The top guys play the course from a staggering 8,000 yards, par 72, though mortals can play from a variety of other tees at between 5,881-6535 yards.
It's definitely worth playing, with Augusta-fast putting surfaces, frequent elevation changes, five water hazards and plenty of large and small bunkers to test every part of your game.
Its kikuyu fairways and bent-grass greens provide perfect playing surfaces.
Green fees at the GPCC are ZAR 790 ($80) per round midweek and ZAR 890 on weekends.
9. Flamingo Golf Course, Monastir, Tunisia
Flamingo Golf Course: views all the way to the Mediterranean.
courtesy Flamingo golf course
This 6,698-yard, par-72 Ronald Fream design, located just more than five kilometers inland from Monastir on the Mediterranean, plays over crests and hills and is located on a plateau with fairways that run between olive trees.
Some long holes, like the 447-yard, par-four third and the 578-yard, par-five sixth, test strength as well as ability, especially when playing into the prevailing wind which is exceptionally strong on top of the plateau.
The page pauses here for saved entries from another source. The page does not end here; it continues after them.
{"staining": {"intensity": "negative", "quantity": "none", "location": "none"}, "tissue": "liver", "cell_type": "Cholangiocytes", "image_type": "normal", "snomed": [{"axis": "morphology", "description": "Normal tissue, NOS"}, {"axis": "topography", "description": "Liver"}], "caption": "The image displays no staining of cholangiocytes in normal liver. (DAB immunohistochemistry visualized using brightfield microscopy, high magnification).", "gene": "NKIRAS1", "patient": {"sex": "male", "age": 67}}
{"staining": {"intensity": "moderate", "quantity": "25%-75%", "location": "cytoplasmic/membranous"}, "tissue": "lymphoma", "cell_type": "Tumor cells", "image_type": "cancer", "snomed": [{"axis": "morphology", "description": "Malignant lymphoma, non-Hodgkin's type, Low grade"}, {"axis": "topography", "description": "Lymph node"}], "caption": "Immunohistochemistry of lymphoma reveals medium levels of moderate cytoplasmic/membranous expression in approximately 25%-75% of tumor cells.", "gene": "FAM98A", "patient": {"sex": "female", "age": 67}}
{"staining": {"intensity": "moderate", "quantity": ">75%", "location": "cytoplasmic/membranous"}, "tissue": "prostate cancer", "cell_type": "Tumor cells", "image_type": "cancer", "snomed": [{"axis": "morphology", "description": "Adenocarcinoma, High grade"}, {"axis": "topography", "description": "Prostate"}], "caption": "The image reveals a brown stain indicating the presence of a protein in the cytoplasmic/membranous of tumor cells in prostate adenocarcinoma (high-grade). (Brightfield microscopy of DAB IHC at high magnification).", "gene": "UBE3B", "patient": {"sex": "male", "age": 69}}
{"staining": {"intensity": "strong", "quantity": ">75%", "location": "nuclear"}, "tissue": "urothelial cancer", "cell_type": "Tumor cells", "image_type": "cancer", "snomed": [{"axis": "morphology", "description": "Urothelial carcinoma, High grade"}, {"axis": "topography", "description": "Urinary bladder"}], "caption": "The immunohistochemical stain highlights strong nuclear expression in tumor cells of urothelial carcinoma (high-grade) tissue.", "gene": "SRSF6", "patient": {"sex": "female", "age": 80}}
Fortunately a variety of tees allow you to "play it forward" and many holes, including the sixth, can be reduced by up to 50 yards if you choose the right tees.
Enjoying commanding views from the clubhouse all the way to the Mediterranean, Flamingo is always in first-class condition and has excellent greens and fairways.
It's been a joy every time I've played it.
Green fees at Flamingo are between $56-230 per round in low season (June-September) and $70-290 per round in high season (November-May).
10. Leopard Rock Golf Resort, Mutare, Zimbabwe
One of 30 courses in Zimbabwe, this 1993 Peter Matkovich design is regularly voted number one in the country by "Golf Digest."
Measuring 6,724 yards, par 72 Leopard Rock is located in lush subtropical surroundings about 180 miles southeast of the Zimbabwean capital Harare and has superb bent grass USGA-standard greens.
The course has been carved out of dense woodland in the shadow of the Leopard Rock mountain, though many of the trees still line the fairways.
As befits a course lying in the foothills there are some serious elevation changes on many holes.
Other hazards include picturesque water features that protect several greens, rocks lining some fairways and ravines that must be carried if you're to finish a hole.
All over the course wild orchids, tree ferns and other flora species indigenous to the area thrive, while the bush teems with bird life.
Green fees are $30 a round for resort guests and $40 a round for day visitors.